I Hear You

I used to be uncomfortable whenever there was a lull in a conversation. I used to jump in and fill it with ANYTHING rather than just let any silence be there.

I am noticing that I am a lot more comfortable with silence now.

I am learning how powerful it is.

When someone stops talking and I don’t jump right in with a response, but instead just let there be a gap of nothing for awhile, weird shit happens.

Either the other person gets really quiet and seems to listen to the startling echo of what they just said.

OR:

They rush right in and stuff the uncomfortable gap with a wad of verbal padding.

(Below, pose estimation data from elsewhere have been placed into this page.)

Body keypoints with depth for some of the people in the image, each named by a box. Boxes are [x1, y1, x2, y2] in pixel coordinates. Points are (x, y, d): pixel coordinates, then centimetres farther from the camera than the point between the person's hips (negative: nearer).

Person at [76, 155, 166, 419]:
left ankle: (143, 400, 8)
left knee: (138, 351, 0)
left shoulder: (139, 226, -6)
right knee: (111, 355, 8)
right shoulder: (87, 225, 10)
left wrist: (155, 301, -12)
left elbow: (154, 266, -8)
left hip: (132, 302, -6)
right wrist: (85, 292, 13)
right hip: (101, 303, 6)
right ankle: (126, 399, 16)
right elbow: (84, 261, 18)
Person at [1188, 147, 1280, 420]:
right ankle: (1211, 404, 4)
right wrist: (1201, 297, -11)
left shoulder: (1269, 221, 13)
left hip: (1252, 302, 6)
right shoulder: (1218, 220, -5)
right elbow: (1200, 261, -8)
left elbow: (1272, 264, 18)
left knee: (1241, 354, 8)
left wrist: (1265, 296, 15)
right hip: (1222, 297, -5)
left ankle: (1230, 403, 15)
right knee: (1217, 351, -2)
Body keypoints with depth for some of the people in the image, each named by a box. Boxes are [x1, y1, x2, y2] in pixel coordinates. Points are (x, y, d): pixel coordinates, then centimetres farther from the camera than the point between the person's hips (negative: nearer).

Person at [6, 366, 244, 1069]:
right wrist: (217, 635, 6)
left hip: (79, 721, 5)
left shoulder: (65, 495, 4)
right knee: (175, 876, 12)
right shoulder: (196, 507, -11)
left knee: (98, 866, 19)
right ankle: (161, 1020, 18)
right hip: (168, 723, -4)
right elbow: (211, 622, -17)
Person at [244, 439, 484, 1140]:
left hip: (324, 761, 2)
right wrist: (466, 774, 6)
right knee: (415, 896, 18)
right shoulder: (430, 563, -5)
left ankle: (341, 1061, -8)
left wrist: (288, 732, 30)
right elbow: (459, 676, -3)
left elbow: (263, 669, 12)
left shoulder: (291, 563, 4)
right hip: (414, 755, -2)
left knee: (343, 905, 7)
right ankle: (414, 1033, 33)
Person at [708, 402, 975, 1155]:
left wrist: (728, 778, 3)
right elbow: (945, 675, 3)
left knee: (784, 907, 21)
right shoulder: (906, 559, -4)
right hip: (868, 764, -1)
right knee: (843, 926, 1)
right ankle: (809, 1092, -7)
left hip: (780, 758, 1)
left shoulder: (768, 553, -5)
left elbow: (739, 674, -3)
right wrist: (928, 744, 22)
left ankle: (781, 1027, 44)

I used to be a verbal padder. Now I am becoming more of an echo appreciator.

Today I found myself telling a friend about this blog, and how I have been  blogging since Ash Wednesday and have kept it going, daily, up to this point, and today is my 100th consecutive post.

As I was talking, he was eating, and seemed more absorbed in his food than my narrative. I got the feeling my story was tiresome to him, but I felt powerless to stop it now that I had started it. I needed it to end, yet I prattled on, wondering why I had even started down this path.

I wanted so desperately to stop, mid-sentence, and  let the whole narrative die, but I couldn’t seem to stop myself.

When I finally finished, I wanted some silence to happen. But it didn’t.

Instead, he jumped right in, changed the subject, and flew off in another direction.

Some conversations could really benefit from air traffic control.

 

“Have You Always Been This Way?”

I assumed (and hoped) he meant friendly, open, interested, and together.

He stopped me as I was walking Boomer on campus. He wanted to know how big this place was.

He said he had been lured off the highway to come and explore. He just couldn’t get over how beautiful this area was.

He was driving from Pittsburgh to Harrisburg. He stopped in Bath to ride his bike for a few hours. He wasn’t in a big hurry. He was listening to Eckhart Tolle CDs as he drove.

He asked me what I did here (in Mansfield) and I told him. We talked about a whole number of things, he sitting in his car, me, dealing with Boomer who wanted to WALK, GODDAMIT!

The conversation was simple and easy and light and friendly. I felt a real sympatico connection with this fellow just passing through, stopping to check out this crazy little college in the middle of nowhere.

Earlier in the evening I had the polar opposite experience. I found myself trying to find some common ground with an extremely tense person who thoughts boinged  from thing to thing like a pinball.

I wondered to myself: Have you always been this way? meaning: tense, overly talkative, guarded and defensive?

 

When the “accidental tourist” man asked me if I have always been this way we had just had 20 minutes of an easy-breezy, open-hearted, back and forth dialogue about the environment and yoga and his children and mine and India and travel.

It was fun, and both of us said so as we said goodbye.

I think a lot about “vibe” and I am supersensitive to the vibe of all the beings I encounter in a day. I always hope my vibe comes across clear and strong and positive and amped.

To his question, “No, I haven’t always been this way.”

But I’ve been this way for quite a while, at least as long, or longer than I’ve been any other way.

And that thought made me feel happy tonight as Boomer and I traversed the rest of campus on our walk this gentle May evening.

Namaste, Brian. I really enjoyed our conversation.